(Beginning of RECORDS TO PROCESS)

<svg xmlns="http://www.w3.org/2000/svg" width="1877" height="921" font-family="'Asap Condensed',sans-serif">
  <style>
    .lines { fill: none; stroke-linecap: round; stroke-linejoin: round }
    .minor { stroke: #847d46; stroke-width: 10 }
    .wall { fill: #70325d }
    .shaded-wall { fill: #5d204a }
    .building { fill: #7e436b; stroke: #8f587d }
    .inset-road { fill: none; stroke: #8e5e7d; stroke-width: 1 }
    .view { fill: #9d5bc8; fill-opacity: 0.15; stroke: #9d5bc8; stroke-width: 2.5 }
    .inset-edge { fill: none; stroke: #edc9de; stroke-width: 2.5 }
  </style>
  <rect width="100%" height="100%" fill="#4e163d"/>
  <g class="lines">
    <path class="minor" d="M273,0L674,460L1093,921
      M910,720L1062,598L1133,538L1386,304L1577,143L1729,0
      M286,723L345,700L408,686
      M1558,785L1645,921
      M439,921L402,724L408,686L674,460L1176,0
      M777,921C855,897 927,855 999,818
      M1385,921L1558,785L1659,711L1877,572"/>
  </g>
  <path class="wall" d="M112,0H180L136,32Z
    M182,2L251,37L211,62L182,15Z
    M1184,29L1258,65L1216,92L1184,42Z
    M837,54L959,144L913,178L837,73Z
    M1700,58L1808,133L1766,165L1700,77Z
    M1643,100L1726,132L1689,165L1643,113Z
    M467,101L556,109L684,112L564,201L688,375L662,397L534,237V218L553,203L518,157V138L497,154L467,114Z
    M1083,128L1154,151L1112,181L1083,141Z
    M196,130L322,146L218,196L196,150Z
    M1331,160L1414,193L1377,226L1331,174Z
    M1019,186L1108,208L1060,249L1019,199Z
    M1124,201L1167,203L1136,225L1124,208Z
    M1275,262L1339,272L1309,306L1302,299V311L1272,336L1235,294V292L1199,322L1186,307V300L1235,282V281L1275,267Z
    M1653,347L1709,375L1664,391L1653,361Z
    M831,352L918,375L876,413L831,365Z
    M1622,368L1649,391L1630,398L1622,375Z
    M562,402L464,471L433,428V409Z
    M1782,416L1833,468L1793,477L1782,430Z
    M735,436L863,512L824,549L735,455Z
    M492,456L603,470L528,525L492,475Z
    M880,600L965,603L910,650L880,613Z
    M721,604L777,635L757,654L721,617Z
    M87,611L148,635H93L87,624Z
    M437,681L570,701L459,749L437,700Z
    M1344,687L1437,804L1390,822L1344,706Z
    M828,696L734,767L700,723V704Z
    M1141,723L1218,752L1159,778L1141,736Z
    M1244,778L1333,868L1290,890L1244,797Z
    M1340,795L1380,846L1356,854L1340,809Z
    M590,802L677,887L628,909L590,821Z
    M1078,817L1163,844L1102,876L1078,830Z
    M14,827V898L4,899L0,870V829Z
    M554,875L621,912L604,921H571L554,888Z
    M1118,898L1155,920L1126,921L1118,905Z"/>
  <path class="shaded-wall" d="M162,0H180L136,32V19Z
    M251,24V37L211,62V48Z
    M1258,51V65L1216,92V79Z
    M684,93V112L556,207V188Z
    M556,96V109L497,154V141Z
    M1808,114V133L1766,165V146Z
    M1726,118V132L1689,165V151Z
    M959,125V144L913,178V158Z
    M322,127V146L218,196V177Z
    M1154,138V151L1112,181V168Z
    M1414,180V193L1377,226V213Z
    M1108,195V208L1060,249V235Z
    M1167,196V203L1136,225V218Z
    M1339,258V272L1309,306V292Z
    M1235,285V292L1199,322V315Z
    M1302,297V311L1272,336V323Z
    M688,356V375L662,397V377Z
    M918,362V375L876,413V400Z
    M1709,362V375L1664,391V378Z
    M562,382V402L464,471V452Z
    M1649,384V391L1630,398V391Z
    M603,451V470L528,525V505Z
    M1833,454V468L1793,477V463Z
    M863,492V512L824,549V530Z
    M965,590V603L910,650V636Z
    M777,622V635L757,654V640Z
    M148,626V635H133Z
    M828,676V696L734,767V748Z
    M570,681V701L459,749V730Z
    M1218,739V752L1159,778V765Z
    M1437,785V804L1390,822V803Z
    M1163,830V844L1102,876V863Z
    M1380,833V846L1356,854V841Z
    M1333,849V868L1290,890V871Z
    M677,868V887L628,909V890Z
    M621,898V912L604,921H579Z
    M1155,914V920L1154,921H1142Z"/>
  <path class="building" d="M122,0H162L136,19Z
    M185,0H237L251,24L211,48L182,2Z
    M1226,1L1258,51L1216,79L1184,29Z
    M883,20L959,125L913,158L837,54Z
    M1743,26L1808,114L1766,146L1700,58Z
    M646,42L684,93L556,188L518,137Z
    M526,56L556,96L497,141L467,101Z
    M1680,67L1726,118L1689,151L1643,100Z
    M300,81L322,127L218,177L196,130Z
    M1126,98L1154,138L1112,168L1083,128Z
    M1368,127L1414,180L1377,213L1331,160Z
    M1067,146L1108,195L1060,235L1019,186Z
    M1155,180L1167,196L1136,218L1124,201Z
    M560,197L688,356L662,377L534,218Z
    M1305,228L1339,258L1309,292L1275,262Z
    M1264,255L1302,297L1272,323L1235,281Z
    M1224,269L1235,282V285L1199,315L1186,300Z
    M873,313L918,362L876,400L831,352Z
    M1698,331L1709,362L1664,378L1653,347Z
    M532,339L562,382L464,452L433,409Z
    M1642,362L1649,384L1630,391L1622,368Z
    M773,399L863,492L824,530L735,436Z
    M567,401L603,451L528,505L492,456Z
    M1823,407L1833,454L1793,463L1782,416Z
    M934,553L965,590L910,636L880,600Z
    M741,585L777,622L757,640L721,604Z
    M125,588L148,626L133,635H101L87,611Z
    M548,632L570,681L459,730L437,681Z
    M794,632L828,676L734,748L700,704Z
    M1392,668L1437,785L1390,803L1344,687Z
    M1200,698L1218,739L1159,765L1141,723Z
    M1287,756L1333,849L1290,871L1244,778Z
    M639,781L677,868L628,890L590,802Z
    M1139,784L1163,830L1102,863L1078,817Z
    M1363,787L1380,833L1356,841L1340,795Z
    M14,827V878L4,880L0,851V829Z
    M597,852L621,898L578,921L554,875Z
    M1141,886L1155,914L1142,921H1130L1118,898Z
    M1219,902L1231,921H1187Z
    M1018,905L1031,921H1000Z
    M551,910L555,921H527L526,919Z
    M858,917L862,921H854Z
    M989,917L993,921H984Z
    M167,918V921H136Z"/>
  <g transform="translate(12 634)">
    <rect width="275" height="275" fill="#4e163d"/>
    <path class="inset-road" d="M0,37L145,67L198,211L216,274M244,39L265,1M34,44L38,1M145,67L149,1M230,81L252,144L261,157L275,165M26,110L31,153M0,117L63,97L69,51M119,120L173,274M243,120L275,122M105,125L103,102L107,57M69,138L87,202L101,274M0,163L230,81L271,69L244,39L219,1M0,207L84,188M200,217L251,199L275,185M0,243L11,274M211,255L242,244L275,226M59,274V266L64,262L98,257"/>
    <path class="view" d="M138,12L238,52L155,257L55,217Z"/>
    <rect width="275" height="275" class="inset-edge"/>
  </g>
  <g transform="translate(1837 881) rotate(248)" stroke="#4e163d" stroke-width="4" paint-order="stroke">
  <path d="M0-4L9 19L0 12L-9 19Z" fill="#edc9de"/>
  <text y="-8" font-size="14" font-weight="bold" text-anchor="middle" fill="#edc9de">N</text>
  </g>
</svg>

(End of RECORDS TO PROCESS)

▶ WHAT IS NEEDED
Output every record above, exactly as written.

▶ WRITTEN REPLY
<svg xmlns="http://www.w3.org/2000/svg" width="1877" height="921" font-family="'Asap Condensed',sans-serif">
  <style>
    .lines { fill: none; stroke-linecap: round; stroke-linejoin: round }
    .minor { stroke: #847d46; stroke-width: 10 }
    .wall { fill: #70325d }
    .shaded-wall { fill: #5d204a }
    .building { fill: #7e436b; stroke: #8f587d }
    .inset-road { fill: none; stroke: #8e5e7d; stroke-width: 1 }
    .view { fill: #9d5bc8; fill-opacity: 0.15; stroke: #9d5bc8; stroke-width: 2.5 }
    .inset-edge { fill: none; stroke: #edc9de; stroke-width: 2.5 }
  </style>
  <rect width="100%" height="100%" fill="#4e163d"/>
  <g class="lines">
    <path class="minor" d="M273,0L674,460L1093,921
      M910,720L1062,598L1133,538L1386,304L1577,143L1729,0
      M286,723L345,700L408,686
      M1558,785L1645,921
      M439,921L402,724L408,686L674,460L1176,0
      M777,921C855,897 927,855 999,818
      M1385,921L1558,785L1659,711L1877,572"/>
  </g>
  <path class="wall" d="M112,0H180L136,32Z
    M182,2L251,37L211,62L182,15Z
    M1184,29L1258,65L1216,92L1184,42Z
    M837,54L959,144L913,178L837,73Z
    M1700,58L1808,133L1766,165L1700,77Z
    M1643,100L1726,132L1689,165L1643,113Z
    M467,101L556,109L684,112L564,201L688,375L662,397L534,237V218L553,203L518,157V138L497,154L467,114Z
    M1083,128L1154,151L1112,181L1083,141Z
    M196,130L322,146L218,196L196,150Z
    M1331,160L1414,193L1377,226L1331,174Z
    M1019,186L1108,208L1060,249L1019,199Z
    M1124,201L1167,203L1136,225L1124,208Z
    M1275,262L1339,272L1309,306L1302,299V311L1272,336L1235,294V292L1199,322L1186,307V300L1235,282V281L1275,267Z
    M1653,347L1709,375L1664,391L1653,361Z
    M831,352L918,375L876,413L831,365Z
    M1622,368L1649,391L1630,398L1622,375Z
    M562,402L464,471L433,428V409Z
    M1782,416L1833,468L1793,477L1782,430Z
    M735,436L863,512L824,549L735,455Z
    M492,456L603,470L528,525L492,475Z
    M880,600L965,603L910,650L880,613Z
    M721,604L777,635L757,654L721,617Z
    M87,611L148,635H93L87,624Z
    M437,681L570,701L459,749L437,700Z
    M1344,687L1437,804L1390,822L1344,706Z
    M828,696L734,767L700,723V704Z
    M1141,723L1218,752L1159,778L1141,736Z
    M1244,778L1333,868L1290,890L1244,797Z
    M1340,795L1380,846L1356,854L1340,809Z
    M590,802L677,887L628,909L590,821Z
    M1078,817L1163,844L1102,876L1078,830Z
    M14,827V898L4,899L0,870V829Z
    M554,875L621,912L604,921H571L554,888Z
    M1118,898L1155,920L1126,921L1118,905Z"/>
  <path class="shaded-wall" d="M162,0H180L136,32V19Z
    M251,24V37L211,62V48Z
    M1258,51V65L1216,92V79Z
    M684,93V112L556,207V188Z
    M556,96V109L497,154V141Z
    M1808,114V133L1766,165V146Z
    M1726,118V132L1689,165V151Z
    M959,125V144L913,178V158Z
    M322,127V146L218,196V177Z
    M1154,138V151L1112,181V168Z
    M1414,180V193L1377,226V213Z
    M1108,195V208L1060,249V235Z
    M1167,196V203L1136,225V218Z
    M1339,258V272L1309,306V292Z
    M1235,285V292L1199,322V315Z
    M1302,297V311L1272,336V323Z
    M688,356V375L662,397V377Z
    M918,362V375L876,413V400Z
    M1709,362V375L1664,391V378Z
    M562,382V402L464,471V452Z
    M1649,384V391L1630,398V391Z
    M603,451V470L528,525V505Z
    M1833,454V468L1793,477V463Z
    M863,492V512L824,549V530Z
    M965,590V603L910,650V636Z
    M777,622V635L757,654V640Z
    M148,626V635H133Z
    M828,676V696L734,767V748Z
    M570,681V701L459,749V730Z
    M1218,739V752L1159,778V765Z
    M1437,785V804L1390,822V803Z
    M1163,830V844L1102,876V863Z
    M1380,833V846L1356,854V841Z
    M1333,849V868L1290,890V871Z
    M677,868V887L628,909V890Z
    M621,898V912L604,921H579Z
    M1155,914V920L1154,921H1142Z"/>
  <path class="building" d="M122,0H162L136,19Z
    M185,0H237L251,24L211,48L182,2Z
    M1226,1L1258,51L1216,79L1184,29Z
    M883,20L959,125L913,158L837,54Z
    M1743,26L1808,114L1766,146L1700,58Z
    M646,42L684,93L556,188L518,137Z
    M526,56L556,96L497,141L467,101Z
    M1680,67L1726,118L1689,151L1643,100Z
    M300,81L322,127L218,177L196,130Z
    M1126,98L1154,138L1112,168L1083,128Z
    M1368,127L1414,180L1377,213L1331,160Z
    M1067,146L1108,195L1060,235L1019,186Z
    M1155,180L1167,196L1136,218L1124,201Z
    M560,197L688,356L662,377L534,218Z
    M1305,228L1339,258L1309,292L1275,262Z
    M1264,255L1302,297L1272,323L1235,281Z
    M1224,269L1235,282V285L1199,315L1186,300Z
    M873,313L918,362L876,400L831,352Z
    M1698,331L1709,362L1664,378L1653,347Z
    M532,339L562,382L464,452L433,409Z
    M1642,362L1649,384L1630,391L1622,368Z
    M773,399L863,492L824,530L735,436Z
    M567,401L603,451L528,505L492,456Z
    M1823,407L1833,454L1793,463L1782,416Z
    M934,553L965,590L910,636L880,600Z
    M741,585L777,622L757,640L721,604Z
    M125,588L148,626L133,635H101L87,611Z
    M548,632L570,681L459,730L437,681Z
    M794,632L828,676L734,748L700,704Z
    M1392,668L1437,785L1390,803L1344,687Z
    M1200,698L1218,739L1159,765L1141,723Z
    M1287,756L1333,849L1290,871L1244,778Z
    M639,781L677,868L628,890L590,802Z
    M1139,784L1163,830L1102,863L1078,817Z
    M1363,787L1380,833L1356,841L1340,795Z
    M14,827V878L4,880L0,851V829Z
    M597,852L621,898L578,921L554,875Z
    M1141,886L1155,914L1142,921H1130L1118,898Z
    M1219,902L1231,921H1187Z
    M1018,905L1031,921H1000Z
    M551,910L555,921H527L526,919Z
    M858,917L862,921H854Z
    M989,917L993,921H984Z
    M167,918V921H136Z"/>
  <g transform="translate(12 634)">
    <rect width="275" height="275" fill="#4e163d"/>
    <path class="inset-road" d="M0,37L145,67L198,211L216,274M244,39L265,1M34,44L38,1M145,67L149,1M230,81L252,144L261,157L275,165M26,110L31,153M0,117L63,97L69,51M119,120L173,274M243,120L275,122M105,125L103,102L107,57M69,138L87,202L101,274M0,163L230,81L271,69L244,39L219,1M0,207L84,188M200,217L251,199L275,185M0,243L11,274M211,255L242,244L275,226M59,274V266L64,262L98,257"/>
    <path class="view" d="M138,12L238,52L155,257L55,217Z"/>
    <rect width="275" height="275" class="inset-edge"/>
  </g>
  <g transform="translate(1837 881) rotate(248)" stroke="#4e163d" stroke-width="4" paint-order="stroke">
  <path d="M0-4L9 19L0 12L-9 19Z" fill="#edc9de"/>
  <text y="-8" font-size="14" font-weight="bold" text-anchor="middle" fill="#edc9de">N</text>
  </g>
</svg>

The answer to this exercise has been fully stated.